Nakahara, in his book "Geometry, Topology and Physics", states the following proof leading up to the Künneth formula. Let $M_1, M_2$ be two smooth manifolds, then the wedge of any pair of non-trivial representatives $\omega_1$ of $H^p(M_1)$ and $\omega_2$ of $H^q(M_2)$, is a non-trivial representative of $H^{p+q}(M_1\times M_2)$. Proving the inclusion $\bigoplus_{p+q=r} H^p(M_1)\otimes H^q(M_2)\subset H^r(M_1\times M_2)$.
It is clear that $[\omega_1\wedge\omega_2]\in H^{p+q}(M_1\times M_2)$, it remains to show non-triviality. Suppose on the contrary that $\omega_1\wedge\omega_2$ were exact, then $$ \omega_1\wedge\omega_2=d(\alpha\wedge\beta+\gamma\wedge\delta)=d\alpha\wedge\beta+(-1)^{p-1}\alpha\wedge d\beta+d\gamma\wedge\delta+(-1)^p\gamma\wedge d\delta\quad(*) $$ for some $\alpha\in\Omega^{p-1}(M_1),\beta\in\Omega^{q}(M_1),\gamma\in\Omega^{p}(M_1),\delta\in\Omega^{q-1}(M_1)$. Nakahara claims that by comparing the two sides of $(*)$ we should find $\alpha=0$, $\delta=0$ which provides the necessary contradiction.
This is what I have so far. Since $\Omega^s(M_1)\wedge\Omega^{t}(M_2)$ and $\Omega^{s'}(M_1)\wedge\Omega^{t'}(M_2)$ are linearly dependent only when $s=s'$ and $t=t'$, we can separate $(*)$ into three parts $$ \omega_1\wedge\omega_2=d\alpha\wedge\beta+(-1)^p\gamma\wedge d\delta\quad\text{with}\quad \alpha\wedge d\beta=0,\quad d\gamma\wedge\delta=0 $$ To satisfy the last two equations we distinguish four cases:
- $\alpha=0,\delta=0$;
- $d\beta=0,\delta=0$;
- $\alpha=0,d\gamma=0$;
- $d\beta=0,d\gamma=0$.
For the first three cases the contradiction with the non-exactness of $\omega_1$ and $\omega_2$ is immediate after substitution.
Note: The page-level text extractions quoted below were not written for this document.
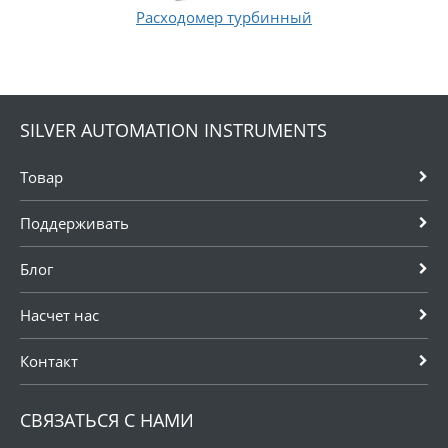
Расходомер турбинный
SILVER AUTOMATION INSTRUMENTS
Товар
Поддерживать
Блог
Насчет нас
Контакт
СВЯЗАТЬСЯ С НАМИ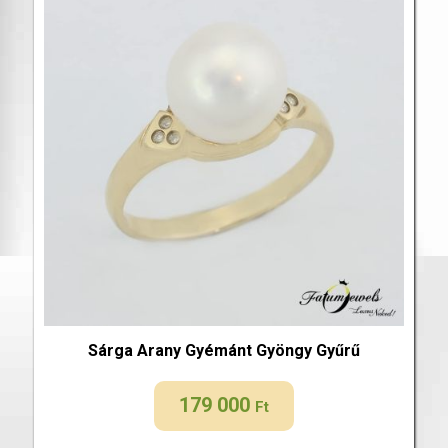
Sárga Arany Gyémánt Gyöngy Gyűrű
179 000
Ft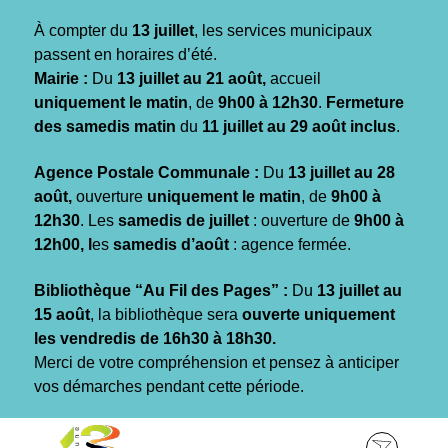
Gestion des traceurs
À compter du
13 juillet
, les services municipaux
passent en horaires d’été.
Mairie :
Du
13 juillet au 21 août,
accueil
uniquement le matin
, de
9h00 à 12h30
.
Fermeture
des samedis matin
du
11 juillet au 29 août inclus
.
Agence Postale Communale :
Du
13 juillet au 28
août,
ouverture
uniquement le matin
, de
9h00 à
12h30
. Les
samedis de juillet
: ouverture de
9h00 à
12h00, l
es
samedis d’août
: agence fermée.
Bibliothèque “Au Fil des Pages” :
Du
13 juillet au
15 août
, la bibliothèque sera
ouverte uniquement
les vendredis de 16h30 à 18h30.
Merci de votre compréhension et pensez à anticiper
vos démarches pendant cette période.
Aller
Aller
Aller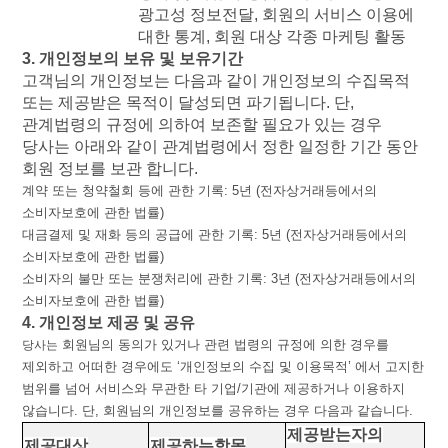
광고성
정보전달
,
회원의
서비스
이용에
대한
통계
,
회원
대상
각종
마케팅
활동
3.
개인정보의
보유
및
보유기간
고객님의
개인정보는
다음과
같이
개인정보의
수집목적
또는
제공받은
목적이
달성되면
파기됩니다
.
단
,
관계법령의
규정에
의하여
보존할
필요가
있는
경우
당사는
아래와
같이
관계법령에서
정한
일정한
기간
동안
회원
정보를
보관
합니다
.
계약
또는
청약철회
등에
관한
기록
: 5
년
(
전자상거래등에서의
소비자보호에
관한
법률
)
대금결제
및
재화
등의
공급에
관한
기록
: 5
년
(
전자상거래등에서의
소비자보호에
관한
법률
)
소비자의
불만
또는
분쟁처리에
관한
기록
: 3
년
(
전자상거래등에서의
소비자보호에
관한
법률
)
4.
개인정보
제공
및
공유
회원님의
동의가
있거나
관련
법령의
규정에
의한
경우를
당사는
제외하고
어떠한
경우에도
‘
개인정보의
수집
및
이용목적
’
에서
고지한
범위를
넘어
서비스와
무관한
타
기업
/
기관에
제공하거나
이용하지
않습니다
.
단
,
회원님의
개인정보를
공유하는
경우
다음과
같습니다
.
제공받는자의
제공대상
제공하는항목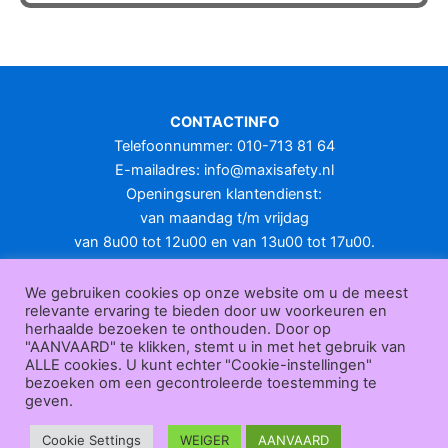
heeft
meerdere
variaties.
Deze
optie
CONTACTINFO
kan
Telefoonnummer: 010-713 81 64
gekozen
E-mailadres:
info@maxisafety.nl
worden
Openingsuren klantendienst:
op
van maandag t/m vrijdag
de
van 8u00 tot 12u00 en van 13u00 tot 17u00.
productpagina
Gesloten in het weekend en op feestdagen.
KLANTENSERVICE
We gebruiken cookies op onze website om u de meest
relevante ervaring te bieden door uw voorkeuren en
Over
herhaalde bezoeken te onthouden. Door op
ons
|
Bedrijfsgegevens
|
F.A.Q.
|
Bestelprocedure
|
Betaling
|
Verz
"AANVAARD" te klikken, stemt u in met het gebruik van
ending
|
Retourneren
|
Herroepingsrecht
|
Herroepingsfunctie
|
W
ALLE cookies. U kunt echter "Cookie-instellingen"
bezoeken om een gecontroleerde toestemming te
ederverkoop
|
Bedrukken
|
Contact
geven.
Algemene voorwaarden
|
Privacy policy
|
Sitemap
|
Disclaimer
Maxisafety.nl © 2026
Cookie Settings
WEIGER
AANVAARD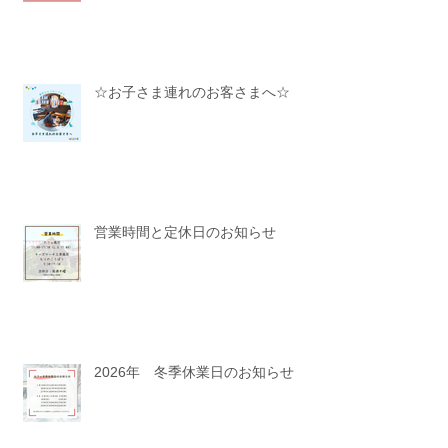
☆お子さま連れのお客さまへ☆
営業時間と定休日のお知らせ
2026年 冬季休業日のお知らせ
In the fourth case however, we retain $\omega_1\wedge\omega_2=d\alpha\wedge\beta+(-1)^p\gamma\wedge d\delta$ with both $\beta\in\ker d$ and $\gamma\in\ker d$ and I am unsure how to proceed from there.
Note that you have a few typos: $\beta\in\Omega^q(M_2)$ and $\delta\in\Omega^{q-1}(M_2)$.
So let's think about integrating $\omega_1\wedge\omega_2$ over a typical generating $(p+q)$-cycle $\sigma\times\tau$ in $M_1\times M_2$. We'll have $$\int_{\sigma\times\tau}\omega_1\wedge\omega_2 = \left(\int_\sigma\omega_1\right)\left(\int_\tau \omega_2\right).$$ On the other hand, $$\int_{\sigma\times\tau} d\alpha\wedge\beta = \left(\int_\sigma d\alpha\right)\left(\int_\tau \beta\right) = 0,$$ since the first integral on the right-hand side is $0$ by Stokes's Theorem. Similarly, $\displaystyle\int_{\sigma\times\tau} \gamma\wedge d\delta = 0$. It follows that either $\displaystyle\int_\sigma\omega_1=0$ or $\displaystyle\int_\tau\omega_2=0$. Since $\sigma$ and $\tau$ are arbitrary cycles, we conclude that either $\omega_1$ or $\omega_2$ must represent a trivial cohomology class. (If not, we could choose $\sigma$ and $\tau$ with both integrals nonzero.)